It started as a system of low pressure off the coast of Georgia and Northern Florida just a few days ago. This disturbance then started tracking SSE slowly veering south and then southwest aiming for central and southern Florida while generating plenty of rain and thunderstorms over most of Florida.
The system became a tropical depression as it did a 180 and began tracking northward as it reached tropical storm strength, to eventually become Hurricane ARTHUR, the first hurricane of the 2014 Atlantic Hurricane Season.
While we have had some cyclonic activity generated in this region in recent years I can’t recall a hurricane forming where this one did, but I haven’t gone back to check the historical record going back to 1851. I will do so and report back.

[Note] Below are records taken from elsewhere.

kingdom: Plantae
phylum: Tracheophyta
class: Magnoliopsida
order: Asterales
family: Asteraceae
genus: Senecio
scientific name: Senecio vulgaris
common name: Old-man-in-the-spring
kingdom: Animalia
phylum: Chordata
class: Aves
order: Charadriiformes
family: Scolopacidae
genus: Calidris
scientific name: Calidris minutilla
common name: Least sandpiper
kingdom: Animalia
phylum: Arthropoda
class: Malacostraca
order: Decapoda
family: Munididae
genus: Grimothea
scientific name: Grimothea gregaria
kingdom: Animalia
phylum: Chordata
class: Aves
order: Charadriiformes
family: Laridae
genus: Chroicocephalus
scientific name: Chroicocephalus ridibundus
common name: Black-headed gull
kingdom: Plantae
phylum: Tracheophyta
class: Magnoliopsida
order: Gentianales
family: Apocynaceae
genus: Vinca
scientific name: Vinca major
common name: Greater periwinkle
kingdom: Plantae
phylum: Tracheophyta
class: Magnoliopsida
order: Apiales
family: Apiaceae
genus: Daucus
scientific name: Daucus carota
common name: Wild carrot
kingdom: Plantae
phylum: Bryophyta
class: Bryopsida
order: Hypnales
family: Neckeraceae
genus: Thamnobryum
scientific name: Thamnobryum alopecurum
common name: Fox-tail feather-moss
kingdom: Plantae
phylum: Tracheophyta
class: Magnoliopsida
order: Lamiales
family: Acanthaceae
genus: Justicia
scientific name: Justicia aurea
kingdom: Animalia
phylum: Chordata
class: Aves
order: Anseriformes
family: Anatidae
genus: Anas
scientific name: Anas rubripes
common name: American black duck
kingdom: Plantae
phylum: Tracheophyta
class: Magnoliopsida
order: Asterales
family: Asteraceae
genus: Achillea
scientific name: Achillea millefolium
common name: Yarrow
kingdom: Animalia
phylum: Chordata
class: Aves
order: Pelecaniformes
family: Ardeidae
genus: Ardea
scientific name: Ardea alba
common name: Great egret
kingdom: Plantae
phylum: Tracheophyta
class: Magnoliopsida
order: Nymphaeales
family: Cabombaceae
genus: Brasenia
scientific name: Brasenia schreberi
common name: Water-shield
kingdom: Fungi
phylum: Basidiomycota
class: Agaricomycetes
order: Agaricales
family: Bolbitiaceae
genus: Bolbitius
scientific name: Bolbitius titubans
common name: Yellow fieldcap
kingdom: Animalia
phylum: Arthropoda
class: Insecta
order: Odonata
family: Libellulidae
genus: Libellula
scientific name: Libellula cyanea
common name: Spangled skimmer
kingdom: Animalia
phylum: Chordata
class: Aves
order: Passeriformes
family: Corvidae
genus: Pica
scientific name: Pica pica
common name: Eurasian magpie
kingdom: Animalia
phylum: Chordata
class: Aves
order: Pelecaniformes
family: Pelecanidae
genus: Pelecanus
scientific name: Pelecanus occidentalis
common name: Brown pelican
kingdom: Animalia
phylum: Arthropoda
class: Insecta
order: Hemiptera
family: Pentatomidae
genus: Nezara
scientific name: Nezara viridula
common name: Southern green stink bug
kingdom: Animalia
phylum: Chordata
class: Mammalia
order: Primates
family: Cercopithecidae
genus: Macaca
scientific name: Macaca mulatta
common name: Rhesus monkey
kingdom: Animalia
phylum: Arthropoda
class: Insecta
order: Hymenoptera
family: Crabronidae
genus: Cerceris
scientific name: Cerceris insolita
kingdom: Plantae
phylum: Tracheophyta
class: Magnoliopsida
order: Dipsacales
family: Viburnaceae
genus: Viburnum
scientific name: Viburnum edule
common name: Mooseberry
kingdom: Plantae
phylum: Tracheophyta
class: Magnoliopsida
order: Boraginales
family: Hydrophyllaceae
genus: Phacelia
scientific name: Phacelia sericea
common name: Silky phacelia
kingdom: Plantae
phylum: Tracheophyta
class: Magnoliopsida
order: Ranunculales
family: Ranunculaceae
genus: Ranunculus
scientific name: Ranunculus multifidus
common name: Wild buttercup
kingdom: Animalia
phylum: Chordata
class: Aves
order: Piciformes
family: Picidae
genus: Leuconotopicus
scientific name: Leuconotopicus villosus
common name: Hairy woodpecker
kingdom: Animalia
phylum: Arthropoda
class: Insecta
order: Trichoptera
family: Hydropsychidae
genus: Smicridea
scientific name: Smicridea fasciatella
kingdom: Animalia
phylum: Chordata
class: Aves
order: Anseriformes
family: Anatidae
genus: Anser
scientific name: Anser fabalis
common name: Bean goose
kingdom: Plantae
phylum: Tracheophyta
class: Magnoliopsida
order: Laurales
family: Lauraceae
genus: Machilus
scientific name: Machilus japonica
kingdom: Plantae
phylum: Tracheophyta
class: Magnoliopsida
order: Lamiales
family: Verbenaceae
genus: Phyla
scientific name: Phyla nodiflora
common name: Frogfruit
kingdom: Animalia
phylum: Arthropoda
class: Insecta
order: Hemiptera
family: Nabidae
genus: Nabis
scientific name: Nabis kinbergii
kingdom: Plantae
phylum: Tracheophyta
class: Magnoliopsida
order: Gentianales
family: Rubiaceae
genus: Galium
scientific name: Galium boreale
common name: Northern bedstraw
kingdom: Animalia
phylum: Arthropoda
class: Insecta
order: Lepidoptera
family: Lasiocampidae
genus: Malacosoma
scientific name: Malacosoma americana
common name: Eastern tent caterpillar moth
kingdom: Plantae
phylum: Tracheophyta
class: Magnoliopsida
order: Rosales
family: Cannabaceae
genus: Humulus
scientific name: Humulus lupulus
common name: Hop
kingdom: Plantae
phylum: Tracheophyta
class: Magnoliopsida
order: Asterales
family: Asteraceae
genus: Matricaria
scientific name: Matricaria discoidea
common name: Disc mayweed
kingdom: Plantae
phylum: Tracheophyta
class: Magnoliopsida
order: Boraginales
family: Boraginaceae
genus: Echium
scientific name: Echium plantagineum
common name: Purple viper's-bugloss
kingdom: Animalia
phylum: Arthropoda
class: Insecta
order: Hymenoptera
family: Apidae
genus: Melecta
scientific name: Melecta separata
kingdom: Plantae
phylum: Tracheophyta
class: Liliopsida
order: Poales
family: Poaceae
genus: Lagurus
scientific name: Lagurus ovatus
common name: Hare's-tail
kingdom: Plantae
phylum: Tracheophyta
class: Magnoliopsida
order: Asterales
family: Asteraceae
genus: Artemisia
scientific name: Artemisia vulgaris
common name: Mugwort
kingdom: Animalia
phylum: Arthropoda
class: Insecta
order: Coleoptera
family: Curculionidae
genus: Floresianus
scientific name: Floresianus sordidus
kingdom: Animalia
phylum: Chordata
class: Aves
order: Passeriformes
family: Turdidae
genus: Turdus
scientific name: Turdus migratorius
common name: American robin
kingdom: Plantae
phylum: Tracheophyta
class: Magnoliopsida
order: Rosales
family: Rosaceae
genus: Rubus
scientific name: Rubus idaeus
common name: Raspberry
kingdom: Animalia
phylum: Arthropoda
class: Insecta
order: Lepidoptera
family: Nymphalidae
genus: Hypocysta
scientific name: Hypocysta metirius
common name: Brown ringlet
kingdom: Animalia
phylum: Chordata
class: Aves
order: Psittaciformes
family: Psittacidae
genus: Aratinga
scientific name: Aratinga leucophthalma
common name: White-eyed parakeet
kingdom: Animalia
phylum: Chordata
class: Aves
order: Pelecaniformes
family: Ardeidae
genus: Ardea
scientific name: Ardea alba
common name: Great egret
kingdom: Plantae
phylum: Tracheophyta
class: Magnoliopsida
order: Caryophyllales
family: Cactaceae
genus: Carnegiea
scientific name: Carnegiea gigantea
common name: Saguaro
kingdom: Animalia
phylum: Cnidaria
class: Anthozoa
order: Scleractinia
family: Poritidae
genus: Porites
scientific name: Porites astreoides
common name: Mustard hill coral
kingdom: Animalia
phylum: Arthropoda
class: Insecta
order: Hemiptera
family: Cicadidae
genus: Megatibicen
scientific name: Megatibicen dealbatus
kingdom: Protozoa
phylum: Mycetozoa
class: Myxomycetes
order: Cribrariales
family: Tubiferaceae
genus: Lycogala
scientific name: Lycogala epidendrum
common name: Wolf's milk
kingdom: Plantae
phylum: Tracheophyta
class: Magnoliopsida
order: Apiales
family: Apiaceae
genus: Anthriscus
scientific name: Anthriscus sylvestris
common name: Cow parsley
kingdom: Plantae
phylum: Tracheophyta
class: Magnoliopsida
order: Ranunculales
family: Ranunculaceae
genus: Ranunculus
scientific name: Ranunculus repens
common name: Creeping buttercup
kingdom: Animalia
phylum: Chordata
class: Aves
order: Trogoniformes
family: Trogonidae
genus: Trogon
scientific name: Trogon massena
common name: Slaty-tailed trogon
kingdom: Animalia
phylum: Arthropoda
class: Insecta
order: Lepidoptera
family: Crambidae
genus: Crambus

All interests along the USA Atlantic seaboard all the way up to the northeastern USA, including those area still undergoing post-Sandy recovery work, need to be alert and prepared, and monitor this one closely.
Remain alert. Be prepared. MITIGATE!
UPDATE AS OF 1530 07/04/2014
Hurricane ARTHUR still a category 1 tropical cyclone is some 240 km east of Long Island, NY tracking NE at a rather quick 40 kph (24 mph). Because of its rotation storm surge should no create too much of a hazard for the coastal regions of NY and NJ, and beyond. The forecast calls for most of rain impact to be over the Canadian provinces.
Tropical Depression #4 in the eastern East Pacific, off the Pacific coast of Mexico and a couple of low pressure systems, one just 370 km (230 miles) east of Jacksonville, Florida are signs that something may be ‘afoot’ in our neck-of-the-woods.
TD #4 is near Acapulco, Mexico in the same region that has recently generated other tropical activity during the 2014 East Pacific Hurricane Season, which officially activated on 15 May 2014. The system which is moving generally WNW at 26 kph (16 mph) is being ‘chased’ by a large low pressure cell near the coast that may be showing some cyclonic tendencies. While both these east Pacific storms are moving away fro the mainland, vast amounts of rain and potential flooding is possible along the coastal region in central/southern Mexico.
Closer to us, here in Florida, there is a low pressure system some 370 km (230 miles) east of Jacksonville that is moving generally southward paralleling the coastline. This system is tracking in a favorable ocean-atmosphere environment and showing some potential for cyclonic development in the course of the next couple of days. The National Hurricane Center is investigating this system.
Zooming out to look at the larger North Atlantic basin and parts of the Pacific we can see the outline of the ‘belt of tropical activity’gradually getting more defined and gradually shifting northward. It is clear we must monitor all of these systems closely, while remaining prepared and alert. Practice MITIGATION!